In our investigation in searching for the potential glucosidase inhibitor, all the isolated compounds from C. decapetala were tested against glucosidase inhibition and flavonoids derivatives showed good results. The flavonoid compounds isolated from C. decapetala showed activity at the dose of 250 μM in decreasing order: apignin-7-rhmanoside > quercitrin > 6-hydroxy-kaempferol > astragalin > naringin. Previous studies on flavonoid potency showed that in the α-glucosidase activity, the structure of flavonoid plays a very important role.20 The A, B, and C rings of flavonoids are related to the activity. The linkage of B-ring at position 3, 2,3-double bond, and hydroxylation at position 5 play a critical role and enhance its activity. Literature related to the α-glucosidase activity of flavonoids proves that the inhibitory activity increase with the increase in hydroxyl group on the B ring. But hydroxylation at position 3 on the C ring is unfavorable to inhibitory activity.20-23 Due to the presence of high amount of quercitrin in Caesalpinia pulcherrima, we can suggest that this species is more valuable against α-glucosidase activity for the treatment of DM. In the determination of PTP1B activity of isolated compounds from C. decapetala, the results showed that only compound 2 showed the significant activity in a dose-dependent manner. Therefore, we can suggest that genus Caesalpinia has a potential source of antidiabetic agents which can treat the DM in multiple ways. Future studies may be helpful to explore detailed mechanism of these bioactive constituents in animal models.
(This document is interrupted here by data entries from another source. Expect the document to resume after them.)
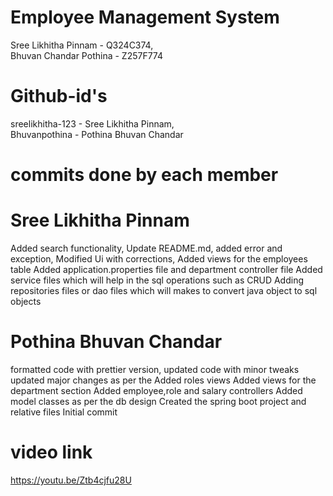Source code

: # Employee Management System    
Sree Likhitha Pinnam - Q324C374,     
Bhuvan Chandar Pothina - Z257F774
# Github-id's
sreelikhitha-123 - Sree Likhitha Pinnam,      
Bhuvanpothina - Pothina Bhuvan Chandar
#  commits done by each member 
# Sree Likhitha Pinnam
Added search functionality, 
Update README.md,
added error and exception,
Modified Ui with corrections,
Added views for the employees table
Added application.properties file and department controller file
Added service files which will help in the sql operations such as CRUD
Adding repositories files or dao files which will makes to convert java object to sql objects
# Pothina Bhuvan Chandar
formatted code with prettier version, 
updated code with minor tweaks
updated major changes as per the
Added roles views
Added views for the department section
Added employee,role and salary controllers
Added model classes as per the db design
Created the spring boot project and relative files
Initial commit
# video link
https://youtu.be/Ztb4cjfu28U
The present study reveals that quercitrin is the lead bioactive compound and C. pulcherrima is the most bioactive specie of genus Caesalpinia. In conclusion, the biological activities of the extracts of different species of genus Caesalpinia and their bioactive compounds that we have studied were in the alignment with their ethnopharmacological uses. We have explored the phytochemical composition of C. decapetala for the first time and proved its traditional use against diabetes with scientific evidence along with the content determination among different species of genus Caesalpinia belonging to different origins. Consequently, extract of Caesalpinia pulcherrima can be commercialized as a source of antidiabetic agents Furthermore, in-vivo study may help to explore the detailed mechanism about antidiabetic effect of Caesalpinia pulcherrima.